Being hard on the man who frightened me and those who have decided to injure this land comes easily to me, and yet, if I am honest, I know that such is not the right response. I was reading of St Francis this evening, who showed mercy to those who were in the wrong, just as he did those who were in the right. Not condoning their behavior, but extending grace, that they might turn to God's also.  And so I am thinking about both as I retire for the night...thinking about those who cause pain and about the possibilities for redemption.  Both are pieces of living in this fallen world, as one who loves Jesus. I have more growing to do and hope that I can learn to hold the sometimes ugliness of this world and the beauty of forgiveness and redemption in tandem. Jesus did, and Francis did, and perhaps, someday, so can I.

Tuesday, August 20, 2013

Mindfulness

I've been reading and thinking lately about living life mindfully and this evening I decided to look up the word and discern whether I was understanding its meaning correctly. The words "attentive" and "aware" were most often used as definitions, but usually there was the implied "to" or "of" attached. I didn't find the word used in the context of defining one's life, but maybe those "to's" and "of's" really are the key, after all.
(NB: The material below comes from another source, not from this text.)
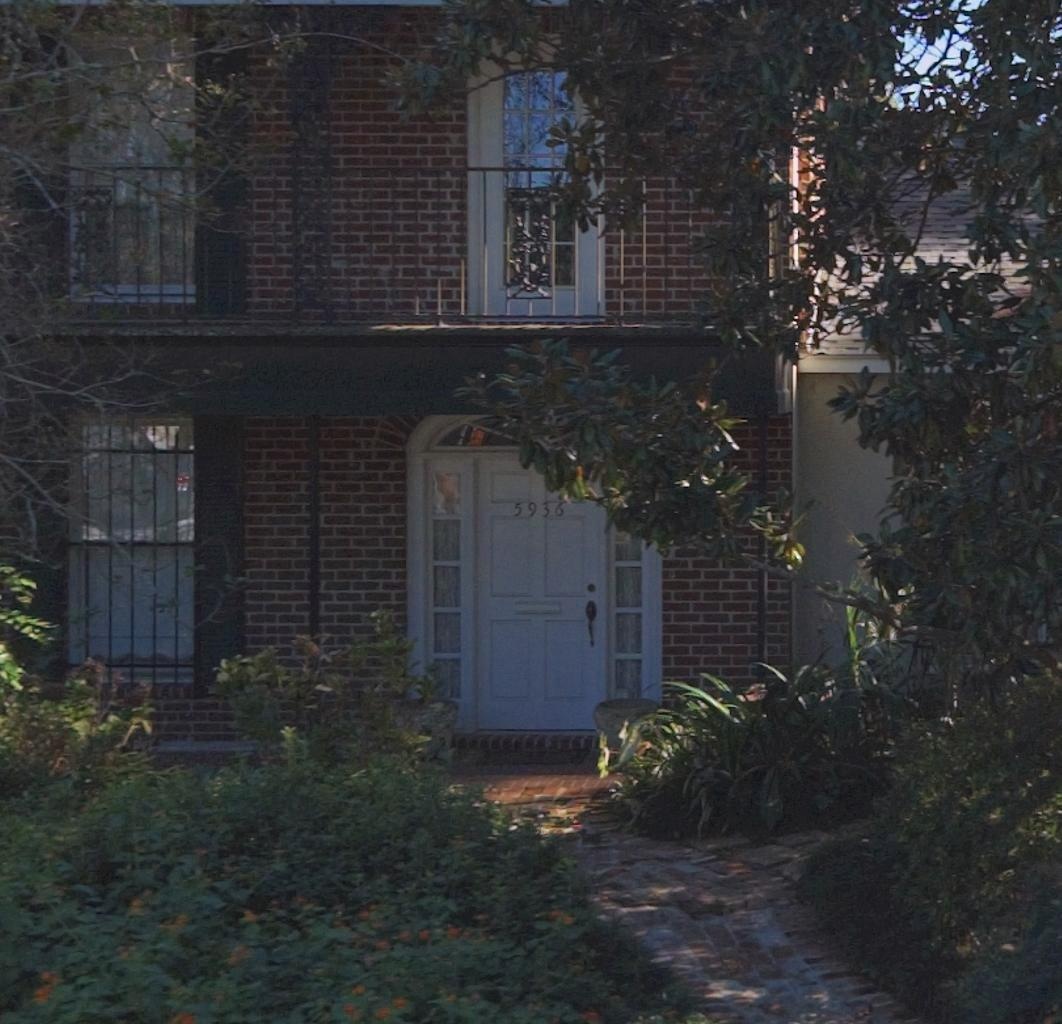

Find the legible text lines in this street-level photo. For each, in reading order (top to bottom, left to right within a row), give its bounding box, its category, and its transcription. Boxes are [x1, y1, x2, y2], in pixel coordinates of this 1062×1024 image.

[511, 500, 565, 518] StreetNumber: 5936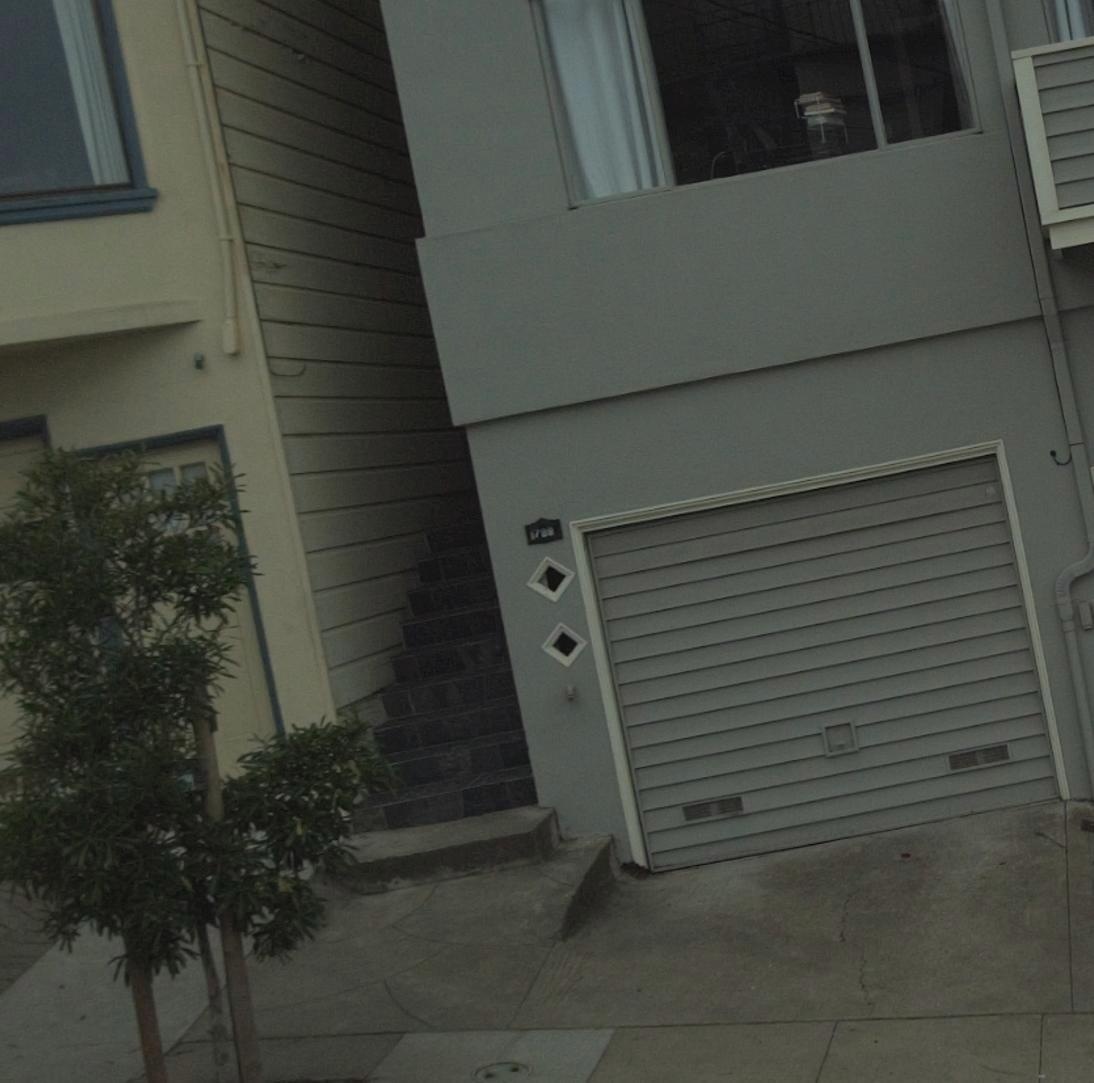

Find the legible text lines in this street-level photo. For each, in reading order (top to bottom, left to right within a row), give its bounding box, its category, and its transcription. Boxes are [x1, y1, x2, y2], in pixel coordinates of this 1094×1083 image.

[532, 524, 557, 540] StreetNumber: 788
Early this morning, as I have been doing lately, I took a walk down to the river.  The farm and river are quiet then and there is ample opportunity for observation and for thinking. It is a good time to be mindful of what is happening around me - of the tide, of the summer singing insects, and of the voices of which birds are or are not present. It is a time to be mindful of the bounty of late summer and to be thankful for the land that feeds all living things right now.


However, even as I thought I was being aware, I learned a new lesson about mindfulness.  Sitting on a favorite log and looking up river, I saw a few Forster's Terns gracefully whirling and plunging  into the water, as they fished.  From up river, the fog began to roll in and the landscape before me grew increasingly fuzzy. While I could still see in the distance, I thought to look through my binoculars and there, beyond what I could see with my naked eyes, were dozens of terns flying to and fro.


How does this pertain to mindfulness? If being mindful means paying attention to what is present, it also mean paying attention to that which is present, but not always visible. I am learning that living life mindfully means being aware of God's presence in any and every situation I find myself.  It means being attentive to His voice and the leading of His Spirit as I go about the seemingly mundane affairs of day to day life. I am very sure that I will have much more to learn as I try to live a less distracted and more intentional life, but I am thankful for the gift of these insights this morning, and for the terns.